Window 1: [tokens 0 ──────────────── 2000]
Window 2: [tokens 1600 ──────────────── 3600]
Window 3: [tokens 3200 ──────────────── 5200]
↑ overlap ↑This prevents the hard boundary problem of plain chunking, at the cost of processing overlap tokens twice. For a 400-token overlap on 2,000-token windows, that’s a 20% compute overhead — usually worth it when continuity matters.
The most underused strategy is also the most direct: explicitly allocate your context window before building a request.
Treat the context window like memory in an embedded system — you know the total, so assign slots:
| Slot | Allocation |
|---|---|
| System prompt | 500 tokens (never truncate) |
| Conversation history | 2,000 tokens |
| Retrieved context (RAG) | 3,000 tokens |
| User message | 500 tokens |
| Output buffer | 2,000 tokens |
| Total | 8,000 tokens |
Enforce these limits in code.

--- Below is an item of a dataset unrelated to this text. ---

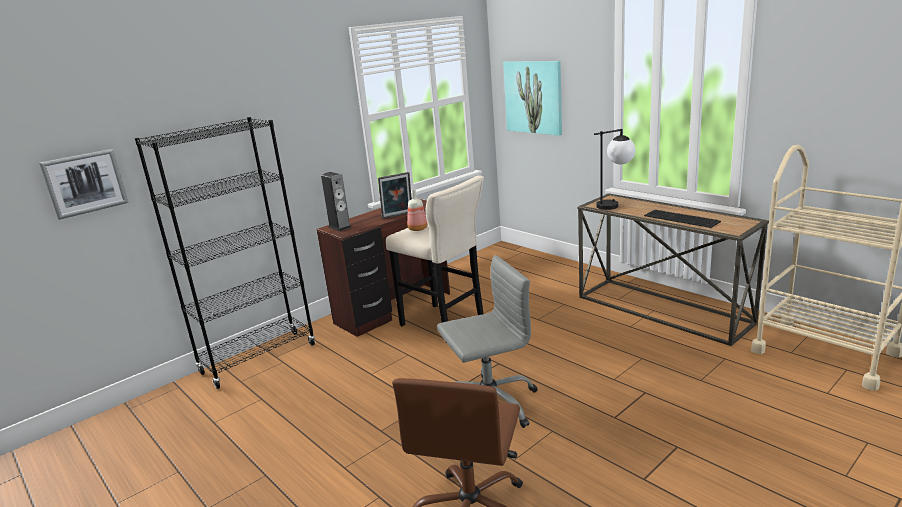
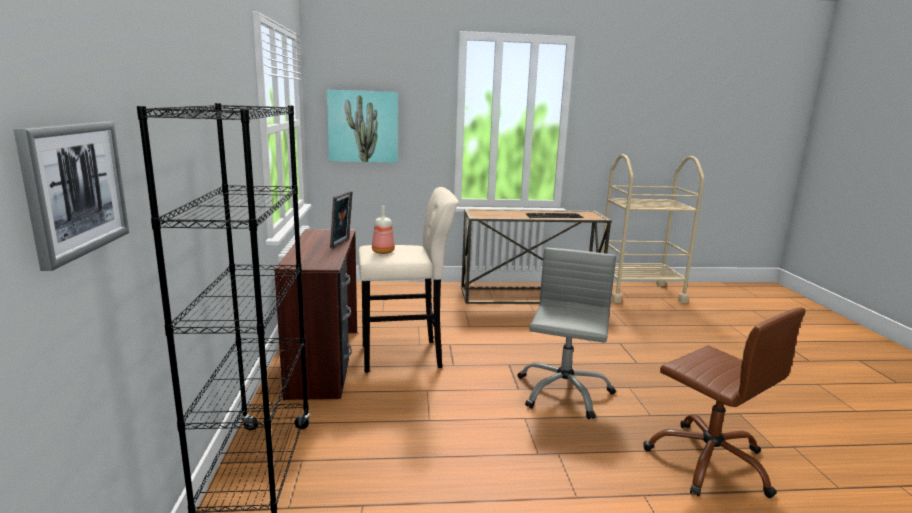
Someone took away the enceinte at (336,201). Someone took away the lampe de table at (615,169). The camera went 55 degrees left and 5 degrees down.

Trim history before retrieved context. Trim retrieved context before touching the system prompt. The system prompt is inviolable.
| Situation | Use |
|---|---|
| Large document, one-shot question | Chunking |
| Long conversation, unbounded turns | Rolling summarization |
| Large knowledge base, dynamic queries | RAG |
| Stream processing with continuity | Sliding window |
| Any app at risk of overflow | Token budgeting |
These compose. A production chatbot over a documentation corpus might use RAG to pull relevant docs, rolling summarization to compress history, and token budgeting to enforce hard limits — all in the same request pipeline.
Context management isn’t the interesting part of building LLM applications. But it’s the part that determines whether they work reliably at scale. A model is only as good as what you put in front of it.